Wounds from a friend can be trusted,
but an enemy multiplies kisses.
Something Donna Crouch from Hillsong says in many of her talks really stuck in my mind. She shares often about cultivating a team culture where people don’t need their “feathers stroked.” That got me thinkin'.
We all have our feathers ruffled from time to time. You know what I’m talking about, the kind of interaction that would put a cockatoo to shame. Perhaps your boss tells you to do something that you are already doing. Maybe your blood boils when you are overlooked and someone else gets recognized instead of you.
If you are on a team, department, family or just part of the human race conflict is inevitable. Striving to avoid correction or to attain such a high state of performance that you are above accountability is impossible. As a people, we all need to be shaped, challenge, and grown into the kinds of people that G-d dreamed for us to be.
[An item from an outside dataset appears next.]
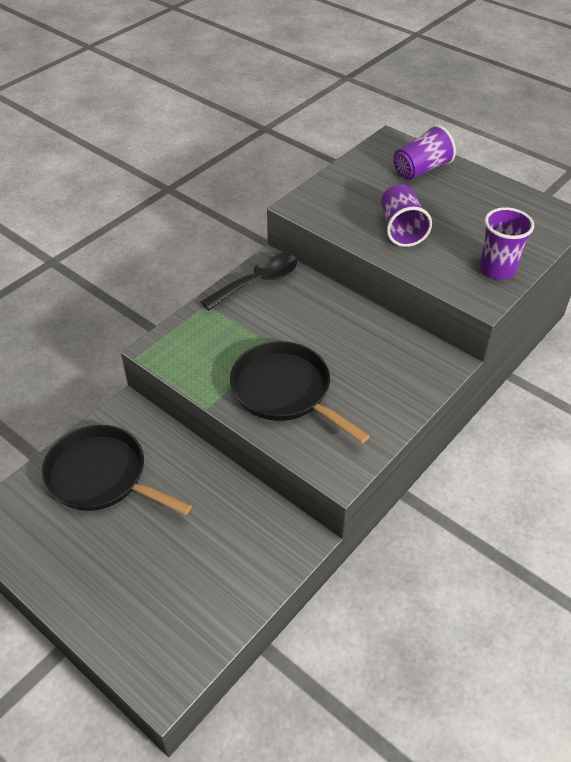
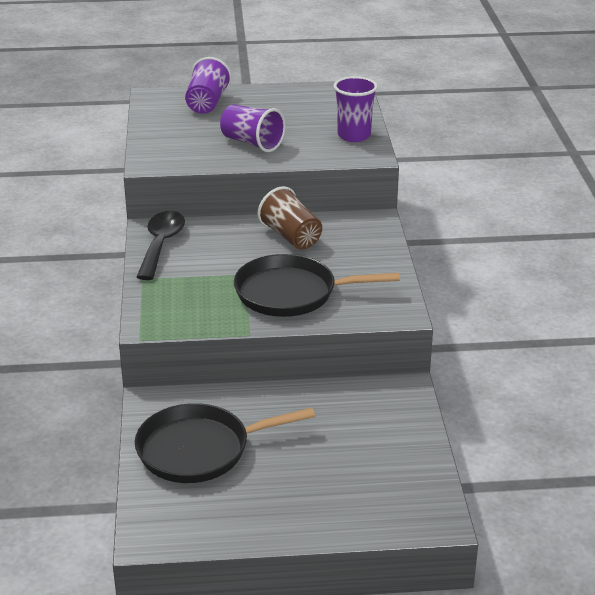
camera: 45 degrees left, 15 degrees down
none -> brown cup [258,186,322,250]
This process is painful and messy, but it is absolutely necessary for your growth as a leader.
Some of the most formative times in my life came in moments of correction from my parents, my little league coaches, my youth pastor, my first boss in high school, and now my wife! I just had to throw that one in there. Confrontation is the most loving thing a leader can do for you. Of course I’m not talking about micromanaging or an abuse of some authoritarian bully system. I am suggesting however that if your feathers are ruffled, then it’s an opportune time to stop, look around, and listen to see what Jesus can teach you from that experience.
So whether loving correction comes from your boss, a peer that you trust, the Bible, or any leader in your life, take a second before you go “all Tucan Sam” on someone.